EXERCISE DIRECTIONS
Return the full listing unchanged, excluding any images it contains.

DATASET EXCERPTS
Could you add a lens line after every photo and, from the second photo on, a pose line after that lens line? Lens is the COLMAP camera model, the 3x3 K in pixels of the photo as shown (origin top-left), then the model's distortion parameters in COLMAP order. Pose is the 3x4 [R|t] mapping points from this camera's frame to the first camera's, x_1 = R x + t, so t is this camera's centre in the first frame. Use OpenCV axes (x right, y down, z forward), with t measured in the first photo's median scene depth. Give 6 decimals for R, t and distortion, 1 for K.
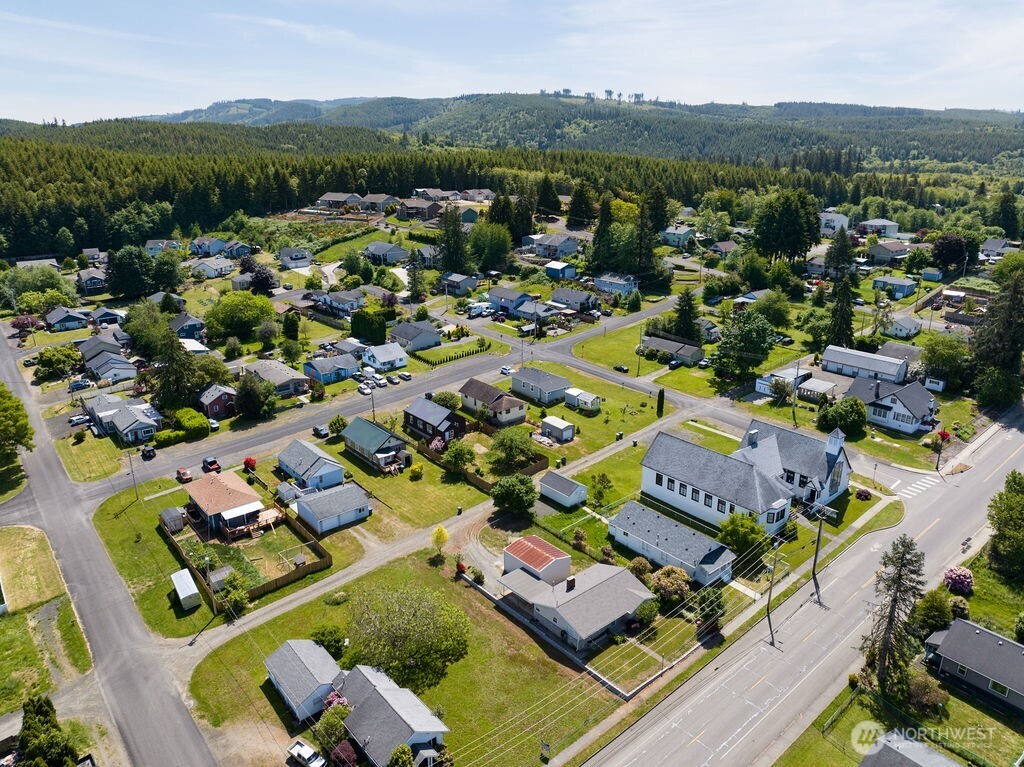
lens RADIAL K [[719.4, 0, 512.0], [0, 719.4, 383.5], [0, 0, 1]] dist [-0.035688, 0.001077]
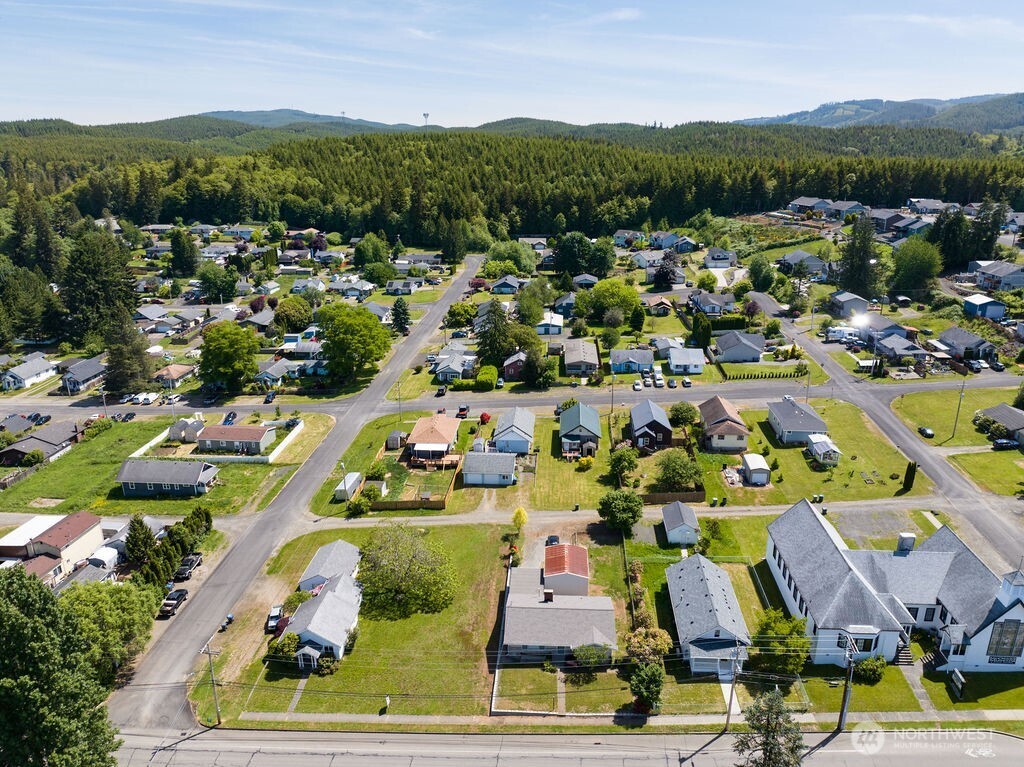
lens RADIAL K [[719.4, 0, 512.0], [0, 719.4, 383.5], [0, 0, 1]] dist [-0.035688, 0.001077]
pose [[0.714885, 0.214884, -0.665405, 0.319482], [-0.216496, 0.972869, 0.081580, -0.035722], [0.664882, 0.085738, 0.742011, 0.111983]]
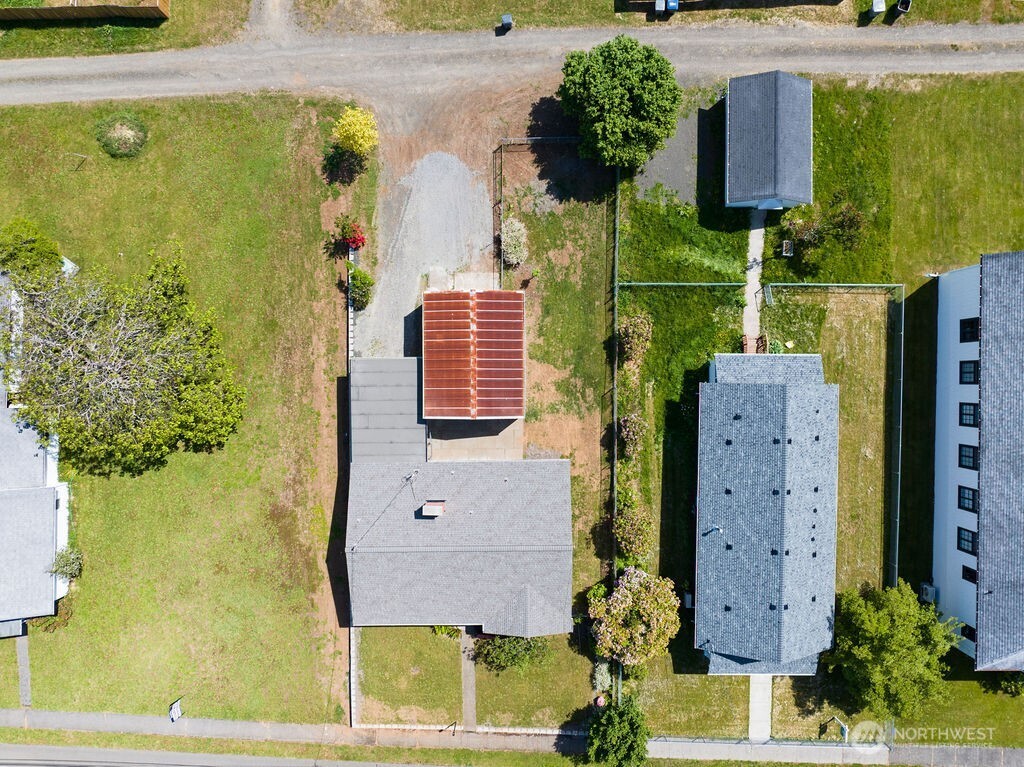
lens RADIAL K [[719.4, 0, 512.0], [0, 719.4, 383.5], [0, 0, 1]] dist [-0.035688, 0.001077]
pose [[0.760460, 0.649382, -0.002055, 0.034790], [-0.206429, 0.244737, 0.947360, -0.088727], [0.615701, -0.720005, 0.320164, 0.477134]]
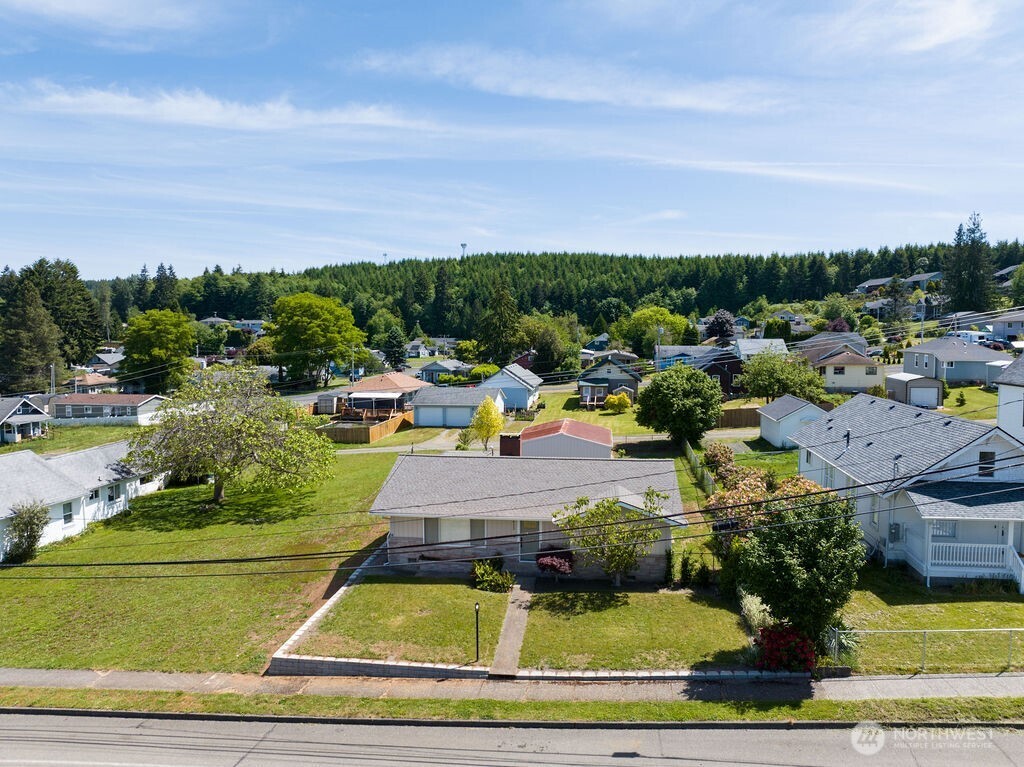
lens RADIAL K [[719.4, 0, 512.0], [0, 719.4, 383.5], [0, 0, 1]] dist [-0.035688, 0.001077]
pose [[0.668937, 0.051366, -0.741542, 0.190721], [-0.234231, 0.961351, -0.144705, 0.151997], [0.705450, 0.270490, 0.655115, 0.368889]]
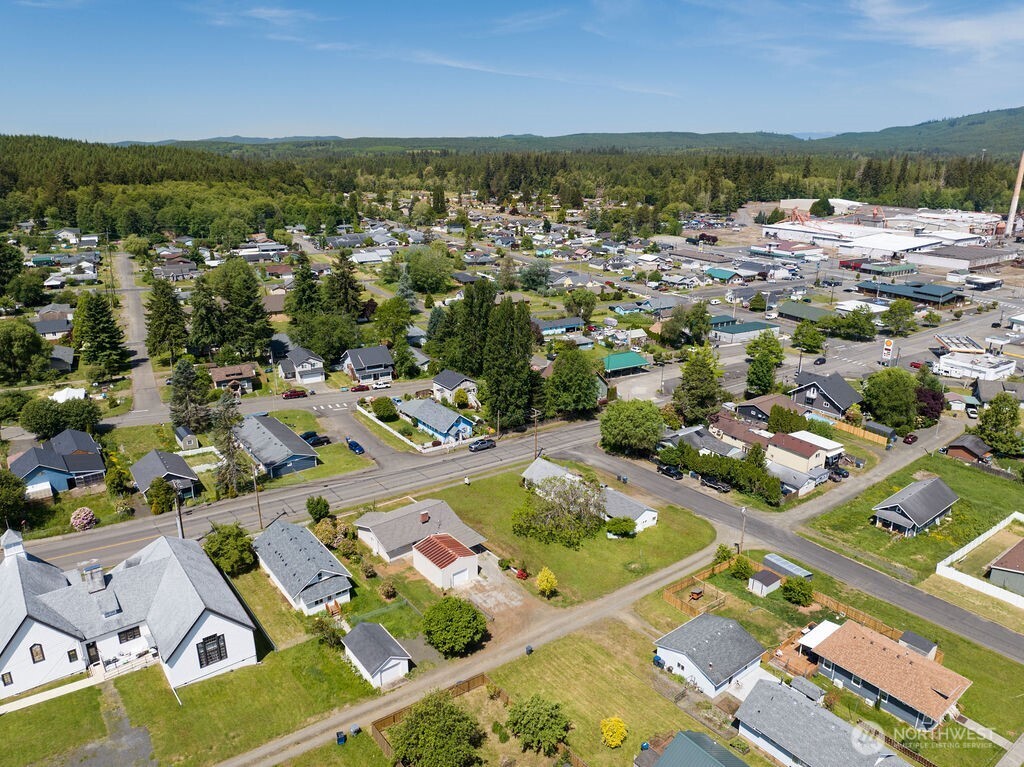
lens RADIAL K [[676.6, 0, 512.0], [0, 676.6, 383.5], [0, 0, 1]] dist [-0.035965, -0.000461]
pose [[-0.999660, -0.012227, 0.023025, -0.026332], [0.004404, 0.791304, 0.611407, -0.299743], [-0.025695, 0.611301, -0.790981, 0.880070]]
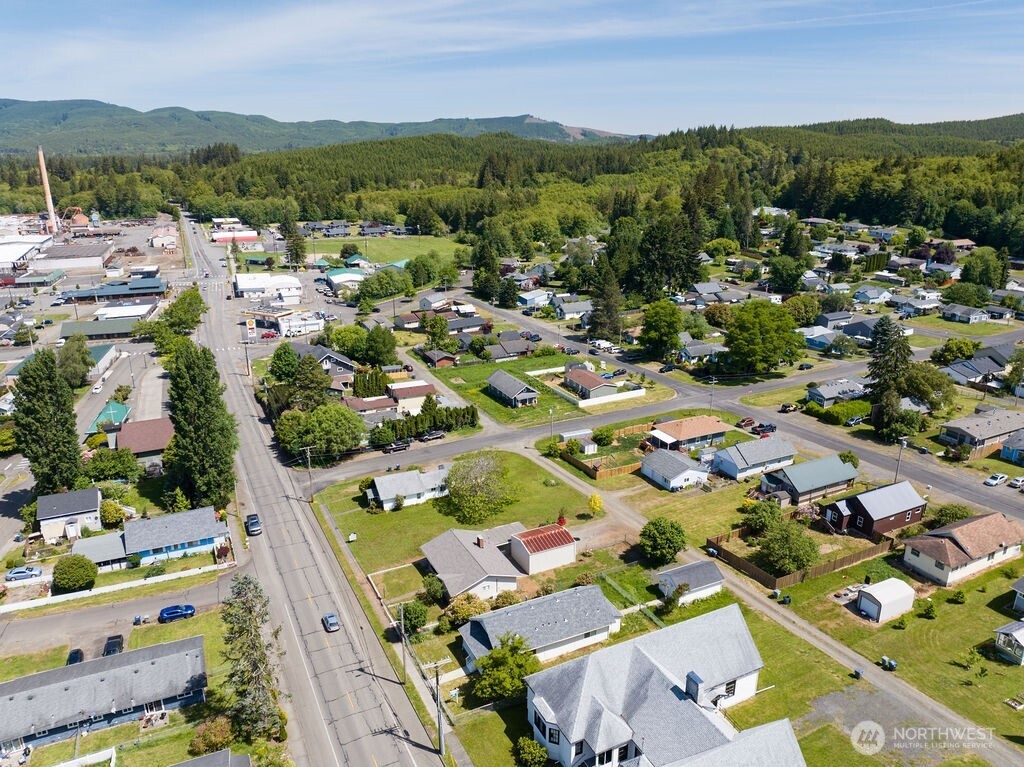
lens RADIAL K [[719.4, 0, 512.0], [0, 719.4, 383.5], [0, 0, 1]] dist [-0.035688, 0.001077]
pose [[-0.249847, 0.300742, -0.920397, 0.510216], [-0.303485, 0.878326, 0.369378, -0.179632], [0.919496, 0.371615, -0.128176, 0.554138]]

WRITTEN SOLUTION
Could you add a lens line after every photo and, from the second photo on, a pose line after that lens line? Lens is the COLMAP camera model, the 3x3 K in pixels of the photo as shown (origin top-left), then the model's distortion parameters in COLMAP order. Pose is the 3x4 [R|t] mapping points from this camera's frame to the first camera's, x_1 = R x + t, so t is this camera's centre in the first frame. Use OpenCV axes (x right, y down, z forward), with t measured in the first photo's median scene depth. Give 6 decimals for R, t and distortion, 1 for K.
lens RADIAL K [[719.4, 0, 512.0], [0, 719.4, 383.5], [0, 0, 1]] dist [-0.035688, 0.001077]
lens RADIAL K [[719.4, 0, 512.0], [0, 719.4, 383.5], [0, 0, 1]] dist [-0.035688, 0.001077]
pose [[0.714885, 0.214884, -0.665405, 0.319482], [-0.216496, 0.972869, 0.081580, -0.035722], [0.664882, 0.085738, 0.742011, 0.111983]]
lens RADIAL K [[719.4, 0, 512.0], [0, 719.4, 383.5], [0, 0, 1]] dist [-0.035688, 0.001077]
pose [[0.760460, 0.649382, -0.002055, 0.034790], [-0.206429, 0.244737, 0.947360, -0.088727], [0.615701, -0.720005, 0.320164, 0.477134]]
lens RADIAL K [[719.4, 0, 512.0], [0, 719.4, 383.5], [0, 0, 1]] dist [-0.035688, 0.001077]
pose [[0.668937, 0.051366, -0.741542, 0.190721], [-0.234231, 0.961351, -0.144705, 0.151997], [0.705450, 0.270490, 0.655115, 0.368889]]
lens RADIAL K [[676.6, 0, 512.0], [0, 676.6, 383.5], [0, 0, 1]] dist [-0.035965, -0.000461]
pose [[-0.999660, -0.012227, 0.023025, -0.026332], [0.004404, 0.791304, 0.611407, -0.299743], [-0.025695, 0.611301, -0.790981, 0.880070]]
lens RADIAL K [[719.4, 0, 512.0], [0, 719.4, 383.5], [0, 0, 1]] dist [-0.035688, 0.001077]
pose [[-0.249847, 0.300742, -0.920397, 0.510216], [-0.303485, 0.878326, 0.369378, -0.179632], [0.919496, 0.371615, -0.128176, 0.554138]]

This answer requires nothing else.